AE215: Aerospace Measurement Laboratory
Description: Wikipedia define measurement as the process or the result of determining the ratio of a physical quantity, such as a length, time, temperature etc., to a unit of measurement, such as the meter, second or degree Celsius. Which is essentially what we learn in this course. Measurements are very important and critical part of Aerospace Engineering. Specially today more or less every flight is extremely dependent on what is measured by the on board sensors. Flying at zero visibility and Auto Landing are the direct results of advancement in measurement techniques in the past decades.
Credits:
4 (0L-2T-1P-4C)
Prerequisites:
None
Course Contents:
* Characteristics of measuring systems: Calibration, sensitivity and error analysis.

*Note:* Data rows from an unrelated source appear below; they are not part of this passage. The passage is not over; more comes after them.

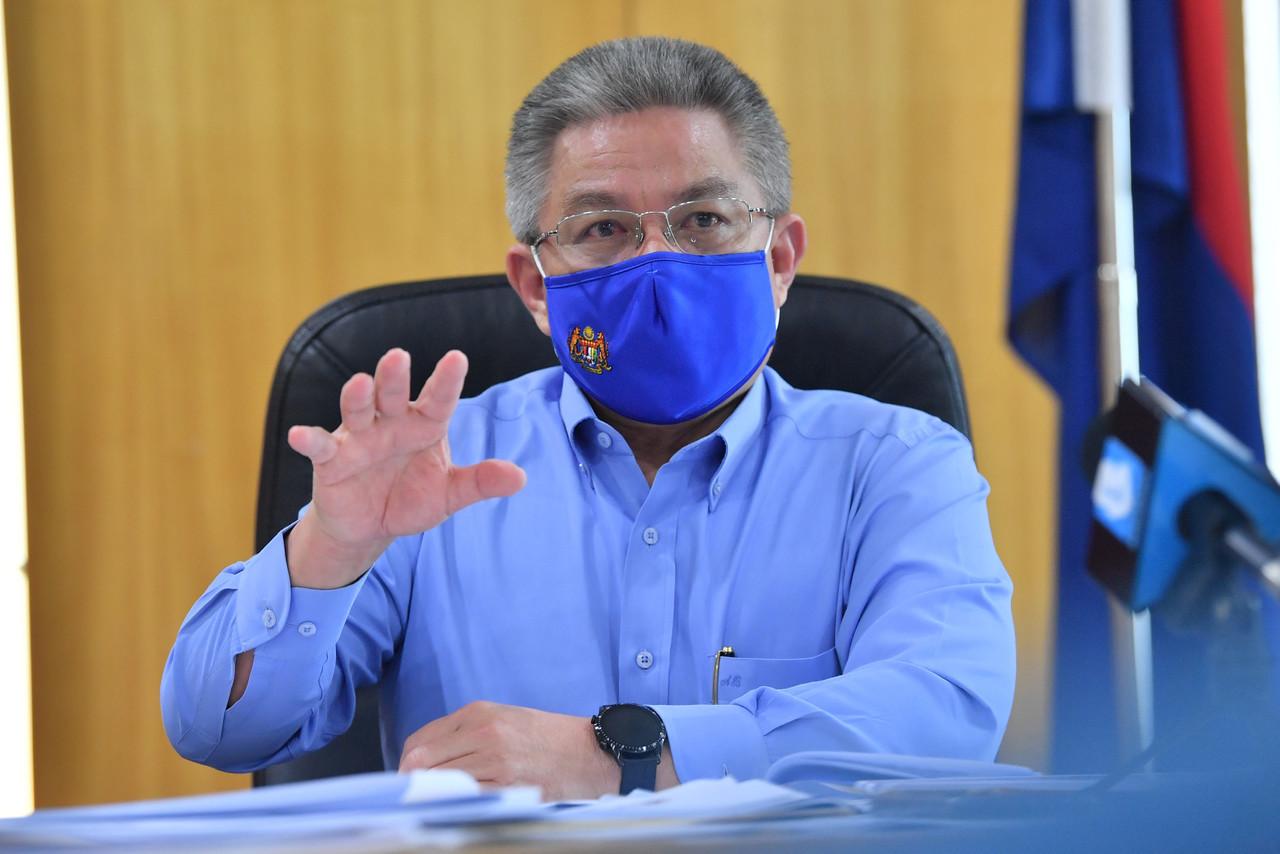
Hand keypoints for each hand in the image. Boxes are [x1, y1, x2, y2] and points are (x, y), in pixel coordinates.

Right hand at [285, 349, 526, 587]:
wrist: (371, 526)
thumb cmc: (412, 497)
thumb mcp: (449, 495)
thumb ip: (480, 483)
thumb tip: (520, 477)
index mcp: (424, 425)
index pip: (438, 399)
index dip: (446, 381)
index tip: (457, 358)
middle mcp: (391, 423)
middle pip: (393, 394)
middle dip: (395, 377)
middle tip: (399, 356)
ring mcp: (358, 438)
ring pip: (357, 410)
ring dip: (356, 397)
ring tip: (359, 383)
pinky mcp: (331, 460)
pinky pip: (319, 446)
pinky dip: (309, 440)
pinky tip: (300, 435)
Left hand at [398, 702, 622, 800]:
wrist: (591, 753)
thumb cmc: (546, 738)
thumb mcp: (504, 718)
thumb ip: (464, 733)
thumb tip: (423, 759)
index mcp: (479, 714)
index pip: (419, 741)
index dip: (406, 764)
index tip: (409, 779)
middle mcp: (483, 734)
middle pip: (420, 762)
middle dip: (412, 783)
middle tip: (415, 798)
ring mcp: (495, 762)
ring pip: (437, 783)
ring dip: (431, 796)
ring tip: (436, 804)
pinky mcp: (508, 788)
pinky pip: (465, 800)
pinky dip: (455, 806)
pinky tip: (459, 809)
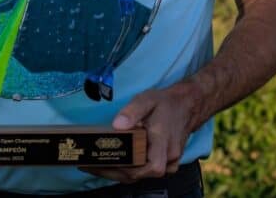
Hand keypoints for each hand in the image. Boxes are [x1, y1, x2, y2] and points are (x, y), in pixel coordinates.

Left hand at [82, 83, 197, 182]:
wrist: (186, 106)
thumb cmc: (165, 103)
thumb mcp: (147, 99)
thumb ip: (132, 112)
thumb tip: (117, 125)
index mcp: (164, 142)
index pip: (151, 167)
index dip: (126, 169)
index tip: (102, 163)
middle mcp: (169, 157)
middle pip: (140, 175)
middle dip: (113, 173)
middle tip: (89, 165)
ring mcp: (169, 163)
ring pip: (141, 176)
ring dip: (118, 174)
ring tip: (95, 166)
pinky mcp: (166, 164)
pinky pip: (145, 172)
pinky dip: (128, 171)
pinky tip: (112, 165)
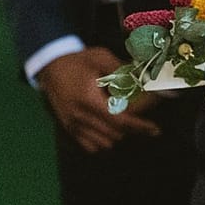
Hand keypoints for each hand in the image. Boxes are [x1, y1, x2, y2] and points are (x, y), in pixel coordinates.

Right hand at [41, 46, 160, 152]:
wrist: (49, 66)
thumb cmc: (77, 61)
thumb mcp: (102, 59)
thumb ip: (123, 72)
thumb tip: (146, 80)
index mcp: (88, 99)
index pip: (119, 120)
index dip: (140, 126)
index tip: (154, 129)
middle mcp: (79, 115)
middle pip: (114, 134)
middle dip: (133, 129)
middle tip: (145, 122)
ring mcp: (72, 124)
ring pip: (104, 143)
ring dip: (119, 135)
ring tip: (127, 123)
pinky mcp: (68, 127)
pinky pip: (90, 146)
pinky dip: (103, 142)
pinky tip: (110, 130)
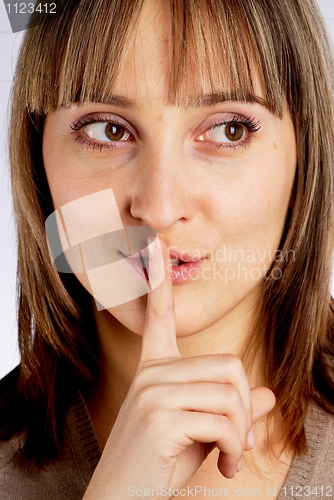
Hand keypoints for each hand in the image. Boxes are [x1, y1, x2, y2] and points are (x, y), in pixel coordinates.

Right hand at [83, 237, 274, 498]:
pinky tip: (222, 467)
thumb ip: (233, 410)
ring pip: (231, 394)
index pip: (158, 315)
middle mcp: (152, 373)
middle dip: (246, 409)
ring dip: (242, 434)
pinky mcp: (160, 416)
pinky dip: (235, 449)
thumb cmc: (159, 466)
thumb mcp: (202, 432)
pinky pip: (224, 421)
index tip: (152, 247)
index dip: (157, 280)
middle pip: (229, 366)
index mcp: (155, 369)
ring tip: (228, 458)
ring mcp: (153, 391)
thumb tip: (270, 395)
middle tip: (240, 442)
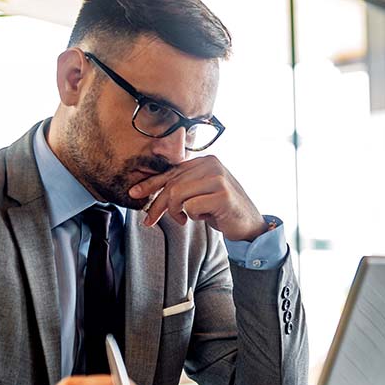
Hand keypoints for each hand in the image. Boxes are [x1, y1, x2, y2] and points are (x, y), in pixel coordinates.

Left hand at [128, 155, 266, 240]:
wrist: (250, 224)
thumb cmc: (222, 210)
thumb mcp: (200, 193)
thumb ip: (182, 187)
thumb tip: (150, 192)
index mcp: (205, 161)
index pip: (171, 172)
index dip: (151, 184)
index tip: (134, 193)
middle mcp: (212, 165)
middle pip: (172, 185)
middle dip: (158, 205)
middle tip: (149, 220)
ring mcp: (218, 178)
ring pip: (178, 195)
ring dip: (177, 212)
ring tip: (184, 219)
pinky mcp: (222, 195)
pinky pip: (191, 207)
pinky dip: (193, 217)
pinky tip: (206, 217)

* Air data measurements: Pressure altitude, airspeedFlow measurements: Hotwire anemometer, manometer, angle of attack sensor
* Temperature Measurements: Thermocouples, hot gas and cryogenic measurements, thermopiles
* Strain measurements: Strain gage types, strain gage sensitivity.
* Pressure measurements: Dependence of measurement dynamics on sensor construction.
* Inertial and GPS based sensors: Accelerometers and gyroscopes; position, velocity and time measurements.
* Attitude and heading reference systems: Errors in inertial sensors andcharacterization.
* Sensor interfacing: amplifiers, filters, and other signal conditioning circuits, analog and digital conditioning, ADC/DAC, synchronous and asynchronous serial communication.
Text Books:
1. Doeblin, E., Measurement Systems: Application and Design, 4th Ed., McGraw-Hill, New York, 1990.
2. Grewal, M. S., Lawrence, R. and Andrews, A., GPS, INS and Integration, New York: John Wiley, 2001.
3. Collinson, R. P. G., Introduction to Avionics, Chapman and Hall, 1996.
4. Gayakwad, R. A., OPAMPs and Linear Integrated Circuits, 4th Ed., Prentice-Hall India, 2002.
5. Titterton, D. H. and Weston, J. L., Strapdown Inertial Navigation Technology, 2nd Ed., AIAA Progress in Astronautics and Aeronautics, Vol. 207, 2004.
6. Strang, G. and Borr, K., Linear Algebra, Geodesy and GPS, Wellesley-Cambridge Press, 1997.
7. Setup User Manuals and Component Data Sheets.
Internet Resources:
Tip: Start of with wikipedia.org for very basic explanation and then try to figure out good resources from the references given at the end of that page.